* The records
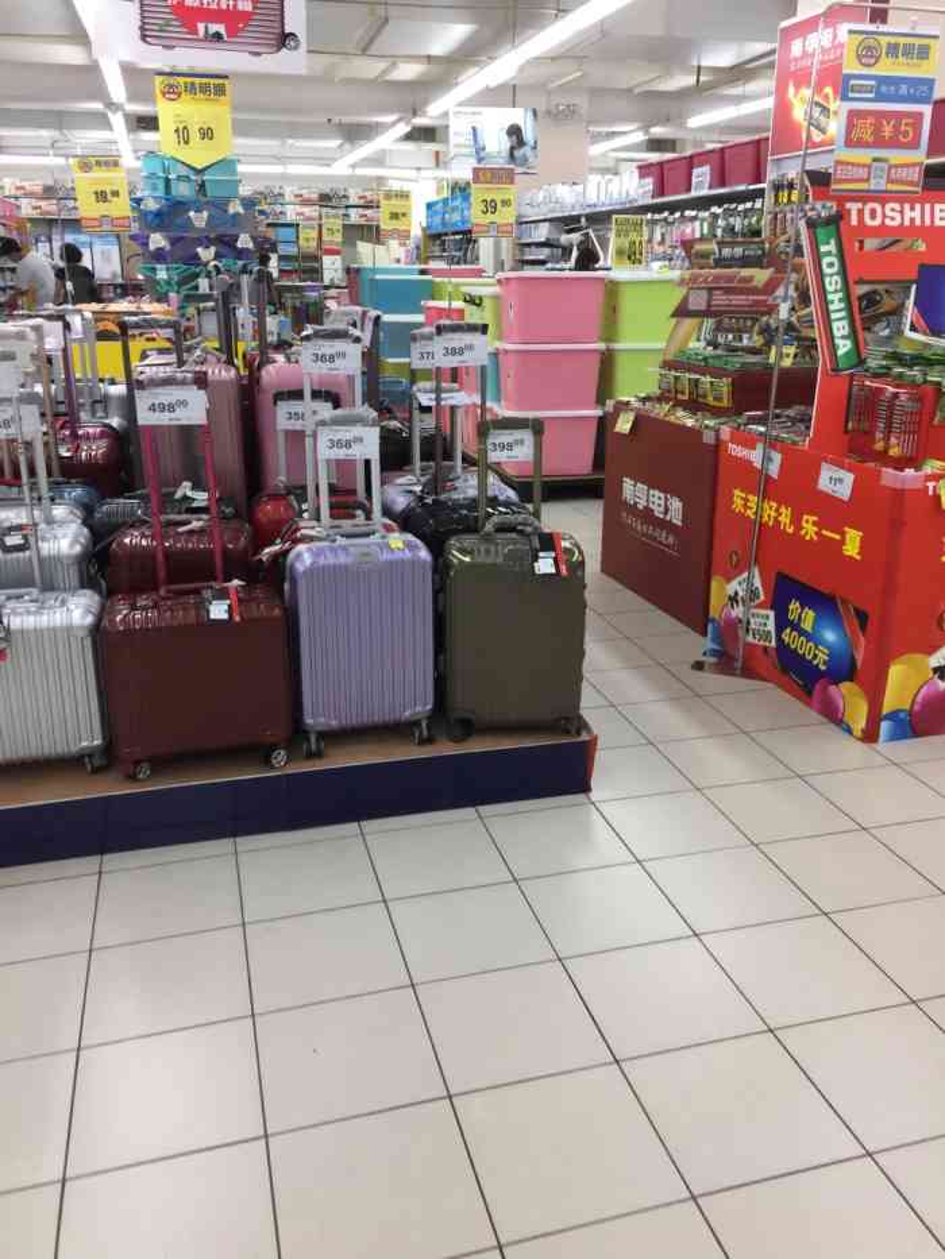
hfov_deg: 48.2
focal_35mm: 29
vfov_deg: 61.7
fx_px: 1055
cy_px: 630
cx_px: 472
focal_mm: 4.15
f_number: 2.2
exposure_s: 1/33
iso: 64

* Task to complete
Would you output all of the entries above exactly, keeping the pictures out?

* Task output
hfov_deg: 48.2
focal_35mm: 29
vfov_deg: 61.7
fx_px: 1055
cy_px: 630
cx_px: 472
focal_mm: 4.15
f_number: 2.2
exposure_s: 1/33
iso: 64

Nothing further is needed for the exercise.